EXERCISE DIRECTIONS | Look through the listing underneath for "thumb", and copy every line that has it.

(MATERIAL TO PROCESS begins)

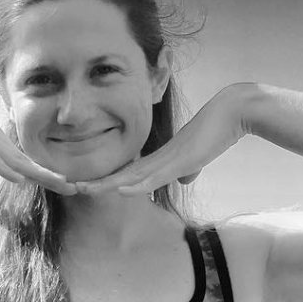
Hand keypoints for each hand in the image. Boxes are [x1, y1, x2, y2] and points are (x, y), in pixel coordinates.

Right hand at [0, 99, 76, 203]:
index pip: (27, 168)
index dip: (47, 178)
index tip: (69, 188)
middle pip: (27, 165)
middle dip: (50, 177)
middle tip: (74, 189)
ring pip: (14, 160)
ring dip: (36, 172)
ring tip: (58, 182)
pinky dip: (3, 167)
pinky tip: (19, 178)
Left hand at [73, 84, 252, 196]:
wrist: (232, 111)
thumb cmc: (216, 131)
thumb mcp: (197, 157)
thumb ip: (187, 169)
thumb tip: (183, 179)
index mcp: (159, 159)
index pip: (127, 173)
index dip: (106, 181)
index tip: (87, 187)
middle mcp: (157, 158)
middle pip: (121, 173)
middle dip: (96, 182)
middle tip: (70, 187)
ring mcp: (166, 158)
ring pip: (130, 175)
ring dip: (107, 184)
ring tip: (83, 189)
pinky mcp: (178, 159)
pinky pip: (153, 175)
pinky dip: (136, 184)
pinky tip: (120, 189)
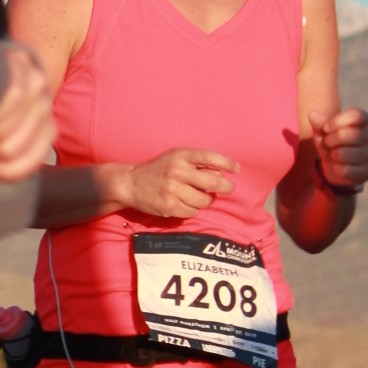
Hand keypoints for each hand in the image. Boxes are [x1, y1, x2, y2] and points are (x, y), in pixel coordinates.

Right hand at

(MATERIAL TO PROCESS ends)
(MATERIAL TO PROCESS begins)

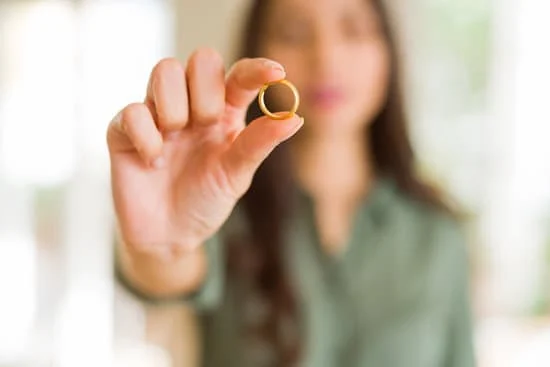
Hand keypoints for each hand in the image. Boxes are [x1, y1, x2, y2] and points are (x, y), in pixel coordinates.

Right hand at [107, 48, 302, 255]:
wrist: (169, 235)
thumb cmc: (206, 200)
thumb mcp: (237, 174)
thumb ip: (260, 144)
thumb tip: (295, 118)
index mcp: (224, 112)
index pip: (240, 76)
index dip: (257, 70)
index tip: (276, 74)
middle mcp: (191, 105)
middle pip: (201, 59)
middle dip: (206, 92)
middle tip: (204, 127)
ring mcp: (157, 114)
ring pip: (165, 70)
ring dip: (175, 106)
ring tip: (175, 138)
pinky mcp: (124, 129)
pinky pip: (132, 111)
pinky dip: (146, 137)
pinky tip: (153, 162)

(MATERIAL TO PROCESS ends)

EXERCISE RESULT |
thumb cmc: (216, 131)
thumb mcp: (197, 157)
thumb ip: (187, 169)
thumb tip: (183, 179)
thumb cmc: (206, 200)
thumb mcp: (237, 174)
thumb ip: (260, 144)
thumb tip: (295, 118)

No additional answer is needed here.